Calling a virtual function from a derived pointer without paying the vtable price

Question

Considering this simple example:

class Base {
    virtual void foo() {};  
};

class Derived: public Base {
    void foo() {}; 
}; 

Base    *b = new Derived;
Derived *d = new Derived;
b->foo();
d->foo();

My question is: does a call to a member function declared as virtual in a base class (but not in the derived class) through a derived class pointer uses (and pay the price for) the vtable mechanism ? In the example b->foo() uses the vtable mechanism to call the Derived::foo(), but d->foo()?
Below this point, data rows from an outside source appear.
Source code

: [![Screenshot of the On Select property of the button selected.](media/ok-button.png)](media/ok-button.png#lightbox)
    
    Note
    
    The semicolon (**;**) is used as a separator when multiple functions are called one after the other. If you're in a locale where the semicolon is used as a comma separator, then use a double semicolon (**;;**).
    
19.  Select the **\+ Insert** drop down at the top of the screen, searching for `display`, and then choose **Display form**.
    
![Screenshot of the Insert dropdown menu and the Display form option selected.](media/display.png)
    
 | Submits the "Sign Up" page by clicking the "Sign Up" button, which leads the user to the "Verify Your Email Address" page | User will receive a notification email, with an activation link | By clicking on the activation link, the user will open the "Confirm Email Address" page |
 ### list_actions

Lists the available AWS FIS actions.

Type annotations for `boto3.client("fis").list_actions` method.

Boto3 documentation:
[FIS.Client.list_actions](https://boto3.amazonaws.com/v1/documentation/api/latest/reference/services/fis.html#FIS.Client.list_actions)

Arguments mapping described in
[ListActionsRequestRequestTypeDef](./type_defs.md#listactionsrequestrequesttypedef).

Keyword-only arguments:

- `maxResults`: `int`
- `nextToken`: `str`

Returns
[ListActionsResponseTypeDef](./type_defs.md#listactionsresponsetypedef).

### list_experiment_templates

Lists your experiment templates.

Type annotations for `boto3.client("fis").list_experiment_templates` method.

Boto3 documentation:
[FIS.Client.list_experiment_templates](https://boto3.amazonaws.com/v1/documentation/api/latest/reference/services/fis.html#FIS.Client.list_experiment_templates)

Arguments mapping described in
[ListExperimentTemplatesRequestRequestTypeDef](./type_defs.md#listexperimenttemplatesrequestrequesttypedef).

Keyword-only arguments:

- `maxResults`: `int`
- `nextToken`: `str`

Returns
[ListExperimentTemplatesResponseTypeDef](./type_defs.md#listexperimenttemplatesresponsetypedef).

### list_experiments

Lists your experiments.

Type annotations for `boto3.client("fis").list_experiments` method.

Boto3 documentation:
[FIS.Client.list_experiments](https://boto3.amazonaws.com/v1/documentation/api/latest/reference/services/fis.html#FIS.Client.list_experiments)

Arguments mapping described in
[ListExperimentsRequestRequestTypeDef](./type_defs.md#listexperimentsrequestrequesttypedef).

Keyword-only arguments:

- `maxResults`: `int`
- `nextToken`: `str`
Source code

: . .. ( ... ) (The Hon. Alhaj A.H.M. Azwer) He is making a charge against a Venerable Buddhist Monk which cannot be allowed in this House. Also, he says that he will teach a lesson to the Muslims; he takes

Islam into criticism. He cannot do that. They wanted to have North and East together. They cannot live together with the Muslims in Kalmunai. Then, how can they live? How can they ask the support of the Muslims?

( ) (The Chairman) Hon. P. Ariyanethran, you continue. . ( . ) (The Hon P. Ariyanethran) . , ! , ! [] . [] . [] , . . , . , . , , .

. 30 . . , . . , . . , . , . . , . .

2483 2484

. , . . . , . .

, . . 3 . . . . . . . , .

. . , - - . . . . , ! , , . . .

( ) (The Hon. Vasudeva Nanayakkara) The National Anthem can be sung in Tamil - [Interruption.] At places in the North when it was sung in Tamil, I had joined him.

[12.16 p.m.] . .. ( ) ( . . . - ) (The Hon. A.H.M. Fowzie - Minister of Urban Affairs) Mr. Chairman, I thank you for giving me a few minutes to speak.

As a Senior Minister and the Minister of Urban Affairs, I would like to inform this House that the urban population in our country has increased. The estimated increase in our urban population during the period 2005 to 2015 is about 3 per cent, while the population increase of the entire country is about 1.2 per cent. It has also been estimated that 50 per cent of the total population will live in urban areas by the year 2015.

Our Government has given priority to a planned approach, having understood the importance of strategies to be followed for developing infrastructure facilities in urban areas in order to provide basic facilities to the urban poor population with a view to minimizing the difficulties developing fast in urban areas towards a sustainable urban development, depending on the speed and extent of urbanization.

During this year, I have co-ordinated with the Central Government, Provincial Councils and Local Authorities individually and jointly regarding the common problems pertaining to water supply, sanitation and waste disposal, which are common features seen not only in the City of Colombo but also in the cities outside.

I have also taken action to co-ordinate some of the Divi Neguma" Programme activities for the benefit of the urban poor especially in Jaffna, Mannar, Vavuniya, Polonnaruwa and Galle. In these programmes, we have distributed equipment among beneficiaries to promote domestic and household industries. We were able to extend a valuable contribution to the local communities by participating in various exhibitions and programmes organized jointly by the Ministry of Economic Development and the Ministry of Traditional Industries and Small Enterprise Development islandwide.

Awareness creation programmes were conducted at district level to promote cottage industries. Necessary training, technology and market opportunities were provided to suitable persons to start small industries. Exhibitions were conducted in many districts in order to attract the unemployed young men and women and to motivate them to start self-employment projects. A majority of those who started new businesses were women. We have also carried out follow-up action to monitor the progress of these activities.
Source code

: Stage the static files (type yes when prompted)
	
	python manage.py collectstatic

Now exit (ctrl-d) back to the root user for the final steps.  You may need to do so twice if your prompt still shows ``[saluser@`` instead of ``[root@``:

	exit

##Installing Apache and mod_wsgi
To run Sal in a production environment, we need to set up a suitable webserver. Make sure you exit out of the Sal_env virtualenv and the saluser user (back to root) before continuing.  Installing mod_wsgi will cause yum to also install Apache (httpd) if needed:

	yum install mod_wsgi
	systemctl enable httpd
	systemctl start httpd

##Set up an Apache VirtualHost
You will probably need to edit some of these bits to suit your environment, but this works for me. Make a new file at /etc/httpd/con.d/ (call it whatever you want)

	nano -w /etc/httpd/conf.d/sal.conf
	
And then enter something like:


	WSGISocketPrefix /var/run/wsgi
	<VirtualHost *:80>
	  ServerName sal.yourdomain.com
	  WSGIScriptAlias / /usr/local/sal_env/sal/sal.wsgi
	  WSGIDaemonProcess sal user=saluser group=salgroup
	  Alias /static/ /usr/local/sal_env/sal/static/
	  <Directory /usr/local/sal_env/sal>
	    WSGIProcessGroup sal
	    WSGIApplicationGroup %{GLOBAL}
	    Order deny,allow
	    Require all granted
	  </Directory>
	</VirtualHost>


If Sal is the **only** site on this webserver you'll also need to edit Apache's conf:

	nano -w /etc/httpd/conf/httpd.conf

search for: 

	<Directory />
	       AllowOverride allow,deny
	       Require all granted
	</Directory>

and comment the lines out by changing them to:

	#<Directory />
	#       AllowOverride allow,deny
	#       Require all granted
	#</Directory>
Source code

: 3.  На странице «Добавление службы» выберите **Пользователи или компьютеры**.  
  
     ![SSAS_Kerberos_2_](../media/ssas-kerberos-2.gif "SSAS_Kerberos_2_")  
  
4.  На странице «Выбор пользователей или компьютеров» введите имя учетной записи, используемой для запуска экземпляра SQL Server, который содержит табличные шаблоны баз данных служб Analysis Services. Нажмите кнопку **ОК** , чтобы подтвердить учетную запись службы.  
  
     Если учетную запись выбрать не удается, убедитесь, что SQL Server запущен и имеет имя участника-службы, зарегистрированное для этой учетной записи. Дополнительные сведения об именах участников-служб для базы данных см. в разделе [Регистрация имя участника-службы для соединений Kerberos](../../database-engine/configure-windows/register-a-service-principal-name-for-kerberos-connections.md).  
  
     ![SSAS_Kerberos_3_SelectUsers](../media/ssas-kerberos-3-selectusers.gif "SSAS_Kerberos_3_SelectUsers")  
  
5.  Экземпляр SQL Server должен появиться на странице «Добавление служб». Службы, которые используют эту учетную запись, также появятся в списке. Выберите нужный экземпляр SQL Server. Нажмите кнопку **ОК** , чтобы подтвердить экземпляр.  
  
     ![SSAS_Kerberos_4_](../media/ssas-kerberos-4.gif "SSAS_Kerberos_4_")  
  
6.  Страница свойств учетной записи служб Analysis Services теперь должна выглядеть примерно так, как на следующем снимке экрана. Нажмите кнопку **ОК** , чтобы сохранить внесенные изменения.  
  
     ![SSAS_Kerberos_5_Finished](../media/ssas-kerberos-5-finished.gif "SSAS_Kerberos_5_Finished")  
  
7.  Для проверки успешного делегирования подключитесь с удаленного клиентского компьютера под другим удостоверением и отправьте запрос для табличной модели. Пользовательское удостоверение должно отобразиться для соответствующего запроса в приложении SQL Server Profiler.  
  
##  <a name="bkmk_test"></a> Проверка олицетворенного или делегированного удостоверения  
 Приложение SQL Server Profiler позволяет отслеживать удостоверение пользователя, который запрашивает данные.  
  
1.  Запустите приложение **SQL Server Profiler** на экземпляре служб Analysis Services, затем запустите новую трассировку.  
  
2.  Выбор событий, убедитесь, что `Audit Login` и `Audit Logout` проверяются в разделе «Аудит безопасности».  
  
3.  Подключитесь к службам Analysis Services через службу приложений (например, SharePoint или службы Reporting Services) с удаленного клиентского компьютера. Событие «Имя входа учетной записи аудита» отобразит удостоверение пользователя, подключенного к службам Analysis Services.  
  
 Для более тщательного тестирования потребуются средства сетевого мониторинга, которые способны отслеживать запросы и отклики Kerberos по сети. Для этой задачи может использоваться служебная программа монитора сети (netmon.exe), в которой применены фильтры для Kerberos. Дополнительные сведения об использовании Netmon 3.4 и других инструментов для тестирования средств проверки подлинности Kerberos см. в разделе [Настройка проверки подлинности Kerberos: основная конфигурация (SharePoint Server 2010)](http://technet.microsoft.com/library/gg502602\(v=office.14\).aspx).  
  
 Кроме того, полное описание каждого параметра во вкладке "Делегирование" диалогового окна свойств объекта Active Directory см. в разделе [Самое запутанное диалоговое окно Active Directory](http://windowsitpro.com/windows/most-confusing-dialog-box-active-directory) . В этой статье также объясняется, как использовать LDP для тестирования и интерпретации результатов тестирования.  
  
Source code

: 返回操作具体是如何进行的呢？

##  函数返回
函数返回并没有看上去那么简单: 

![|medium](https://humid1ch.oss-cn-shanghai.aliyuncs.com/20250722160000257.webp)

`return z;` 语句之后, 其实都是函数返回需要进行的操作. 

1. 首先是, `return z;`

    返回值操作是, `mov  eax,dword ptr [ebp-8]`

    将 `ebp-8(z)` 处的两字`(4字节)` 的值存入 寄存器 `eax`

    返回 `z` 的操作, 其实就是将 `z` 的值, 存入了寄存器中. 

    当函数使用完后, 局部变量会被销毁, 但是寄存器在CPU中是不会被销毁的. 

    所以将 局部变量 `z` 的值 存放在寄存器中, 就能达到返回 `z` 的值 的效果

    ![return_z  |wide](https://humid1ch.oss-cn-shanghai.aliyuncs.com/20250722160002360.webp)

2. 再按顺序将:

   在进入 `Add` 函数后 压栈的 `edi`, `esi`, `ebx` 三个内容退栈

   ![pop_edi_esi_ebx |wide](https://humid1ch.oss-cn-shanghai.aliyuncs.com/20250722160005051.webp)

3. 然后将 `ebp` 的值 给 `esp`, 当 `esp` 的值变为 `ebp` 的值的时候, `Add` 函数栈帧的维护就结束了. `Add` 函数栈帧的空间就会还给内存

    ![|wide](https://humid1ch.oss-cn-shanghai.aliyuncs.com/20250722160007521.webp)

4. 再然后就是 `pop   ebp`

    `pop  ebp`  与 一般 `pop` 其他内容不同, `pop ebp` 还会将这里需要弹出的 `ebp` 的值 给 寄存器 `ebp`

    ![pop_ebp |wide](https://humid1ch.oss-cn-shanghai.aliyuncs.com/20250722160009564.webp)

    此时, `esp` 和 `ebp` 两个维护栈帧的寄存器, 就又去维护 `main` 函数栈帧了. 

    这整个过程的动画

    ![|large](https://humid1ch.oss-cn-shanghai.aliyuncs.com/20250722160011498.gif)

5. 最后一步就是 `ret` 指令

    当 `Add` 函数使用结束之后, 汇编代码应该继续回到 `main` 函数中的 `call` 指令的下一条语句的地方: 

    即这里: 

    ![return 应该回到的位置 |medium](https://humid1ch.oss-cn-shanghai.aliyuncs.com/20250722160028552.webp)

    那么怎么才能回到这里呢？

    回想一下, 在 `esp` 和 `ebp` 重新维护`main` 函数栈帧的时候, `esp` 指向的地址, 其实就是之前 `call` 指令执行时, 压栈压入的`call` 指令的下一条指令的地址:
If yes, how circumvent this behavior: when using explicitly a Derived pointer, I would like to directly call the Derived::foo() method without paying the cost of the vtable, as if the base class does not exist?

Answer 1

The syntax

d->Derived::foo();

will suppress virtual dispatch and guarantee that the function Derived::foo is the one called, even in the presence of overriding functions.

This is rarely what you want, but I cannot suggest alternative solutions unless you explain why you're trying to do this. For example, in the code snippet given, there is no reason why the Derived should be dynamically allocated at all. You could just write this instead:

Derived d;
d.foo();

Here, the compiler knows for sure that the dynamic type is Derived, so no virtual dispatch is needed.

Answer 2

does a call to a member function declared as virtual in a base class (but not in the deverived class)...

I've stopped to read here, because if Base declare foo as virtual, Derived can only override foo, Derived::foo (supposedly signature match) is implicitly virtual.

The following definitions of Derived::foo are identical:

class Derived: public Base {
  void foo() {}; 
};

class Derived: public Base {
  virtual void foo() {}; 
};

---

This mechanism is called implicit virtual propagation, and this SO answer tries and explain why id was conceived that way. Here is the rationale about it:

10.3 Virtual functions

2 If a virtual member function vf is declared in a class Base and in a class Derived, derived directly or indirectly from Base, a member function vf with the same name, parameter-type-list (8.3.5), cv-qualification, and ref-qualifier (or absence of same) as Base::vf is declared, then Derived::vf is also virtual (whether or not it is so declared) and it overrides Base::vf.